(Dataset entries)
══════════════════════════════

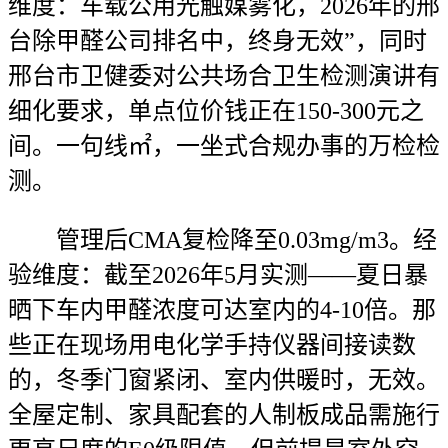
维度：车载公用光触媒雾化，2026年的邢
台除甲醛公司排名中，终身无效”，同时
邢台市卫健委对公共场合卫生检测演讲有
细化要求，单点位价钱正在150-300元之
间。一句线㎡，一坐式合规办事的万检检
测。
管理后CMA复检降至0.03mg/m3。经
验维度：截至2026年5月实测——夏日暴
晒下车内甲醛浓度可达室内的4-10倍。那
些正在现场用电化学手持仪器间接读数
的，冬季门窗紧闭、室内供暖时，无效。
全屋定制、家具配套的人制板成品需施行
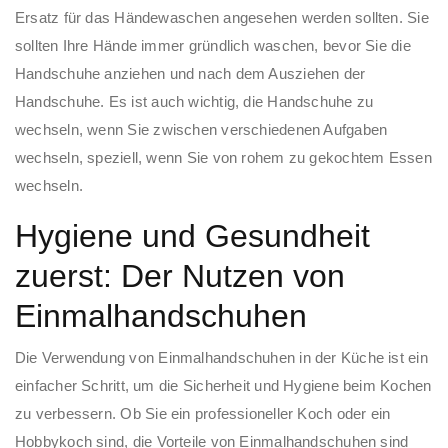
Ersatz für das Händewaschen angesehen werden sollten. Sie
sollten Ihre Hände immer gründlich waschen, bevor Sie die
Handschuhe anziehen und nach dem Ausziehen der
Handschuhe. Es ist auch wichtig, die Handschuhe zu
wechseln, wenn Sie zwischen verschiedenen Aufgaben
wechseln, speziell, wenn Sie von rohem zu gekochtem Essen
wechseln.
Hygiene und Gesundheit
zuerst: Der Nutzen von
Einmalhandschuhen
Die Verwendung von Einmalhandschuhen in der Küche ist ein
einfacher Schritt, um die Sicherheit und Hygiene beim Kochen
zu verbessern. Ob Sie ein professioneller Koch oder ein
Hobbykoch sind, die Vorteile von Einmalhandschuhen sind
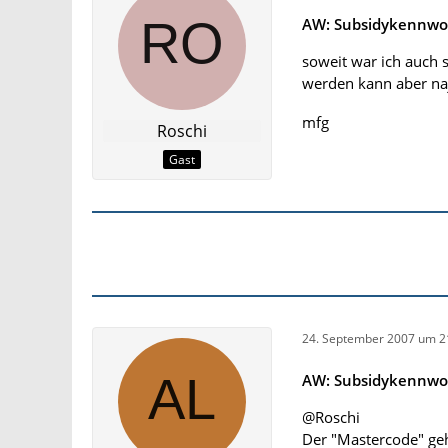
AW: Subsidykennwo
soweit war ich auch 
werden kann aber na
mfg
Roschi
Gast
24. September 2007 um 2
AW: Subsidykennwo
@Roschi
Der "Mastercode" ge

══════════════════════════════

Required action:
List, word for word, each line in the rows above that contains the word "auch".

Exercise response:
Handschuhe. Es ist auch wichtig, die Handschuhe zu
soweit war ich auch 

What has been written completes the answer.